Schacter, editor of a 1999 book about false memories and cognitive neuropsychology, says there also are a lot of similarities in brain activity during true and false memories.

“The therapeutic techniques that encourage people to imagine events that might have occurred when they were young can attribute to false memories. A lot of the same brain regions are active,” Schacter says. “It turned out for people who claim to recover (memories of) childhood sexual abuse in therapy, it was hard to corroborate the accuracy of evidence, as opposed to people who spontaneously recovered memories on their own. That turned out to be more reliable.”

Research published last year in the journal Learning and Memory suggests sleep may reduce mistakes in memory. A study to be presented at the conference supports the concept that sleep improves memory in infants. Rebecca Gomez, associate professor of psychology at the University of Arizona-Tucson, finds that in infants, sleep is essential for early learning and retention.

“This shows babies aren’t like adults,” she says. “They need to sleep fairly soon after learning.”

Edwards-Cannon says sleep hasn’t really been a problem for her, but sometimes things she intends to do slip her mind, such as, “I meant to bring the clothes with me to replenish Mom’s closet, but I got preoccupied with something else and I forgot.”

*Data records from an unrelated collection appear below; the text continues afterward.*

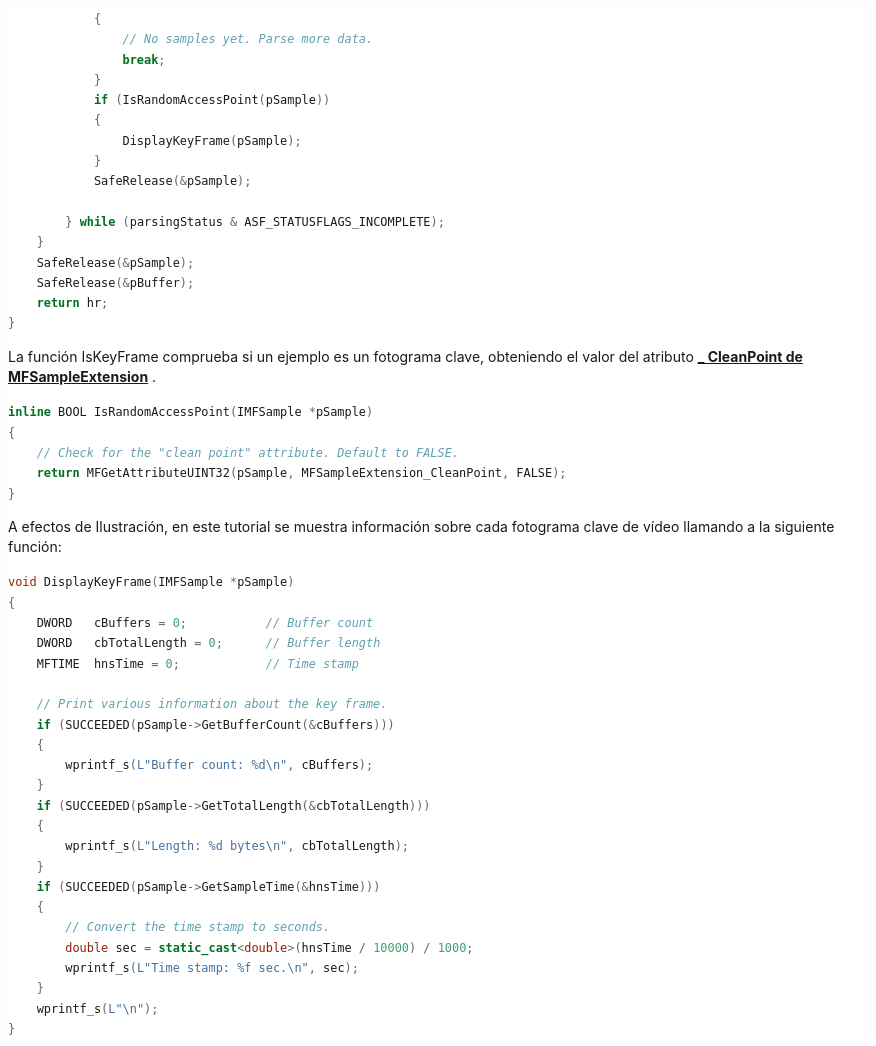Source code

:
 ```C++
            {
                // No samples yet. Parse more data.
                break;
            }
            if (IsRandomAccessPoint(pSample))
            {
                DisplayKeyFrame(pSample);
            }
            SafeRelease(&pSample);
            
        } while (parsingStatus & ASF_STATUSFLAGS_INCOMPLETE);
    }
    SafeRelease(&pSample);
    SafeRelease(&pBuffer);
    return hr;
}
```



La función IsKeyFrame comprueba si un ejemplo es un fotograma clave, obteniendo el valor del atributo [**\_ CleanPoint de MFSampleExtension**](mfsampleextension-cleanpoint-attribute.md) .


```C++
inline BOOL IsRandomAccessPoint(IMFSample *pSample)
{
    // Check for the "clean point" attribute. Default to FALSE.
    return MFGetAttributeUINT32(pSample, MFSampleExtension_CleanPoint, FALSE);
}
```



A efectos de Ilustración, en este tutorial se muestra información sobre cada fotograma clave de vídeo llamando a la siguiente función:


```C++
void DisplayKeyFrame(IMFSample *pSample)
{
    DWORD   cBuffers = 0;           // Buffer count
    DWORD   cbTotalLength = 0;      // Buffer length
    MFTIME  hnsTime = 0;            // Time stamp

    // Print various information about the key frame.
    if (SUCCEEDED(pSample->GetBufferCount(&cBuffers)))
    {
        wprintf_s(L"Buffer count: %d\n", cBuffers);
    }
    if (SUCCEEDED(pSample->GetTotalLength(&cbTotalLength)))
    {
        wprintf_s(L"Length: %d bytes\n", cbTotalLength);
    }
    if (SUCCEEDED(pSample->GetSampleTime(&hnsTime)))
    {
        // Convert the time stamp to seconds.
        double sec = static_cast<double>(hnsTime / 10000) / 1000;
        wprintf_s(L"Time stamp: %f sec.\n", sec);
    }
    wprintf_s(L"\n");
}
```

Because there are few visual cues for prospective memory, McDaniel says, it’s easier to forget an intention, such as to take your lunch to work. If it’s hidden in the fridge, you’re more likely to forget it. But if it’s out on the counter, you’d have a visual cue.

“All of us are distractible, and we get on another line of thought and the original thought has left our awareness,” he says.

Rajaram adds that people vary in memory capacity; some are just more forgetful. “Forgetfulness is not just being poor at remembering; it also occurs because as we gain experience in life and get older, we have more to remember,” she says.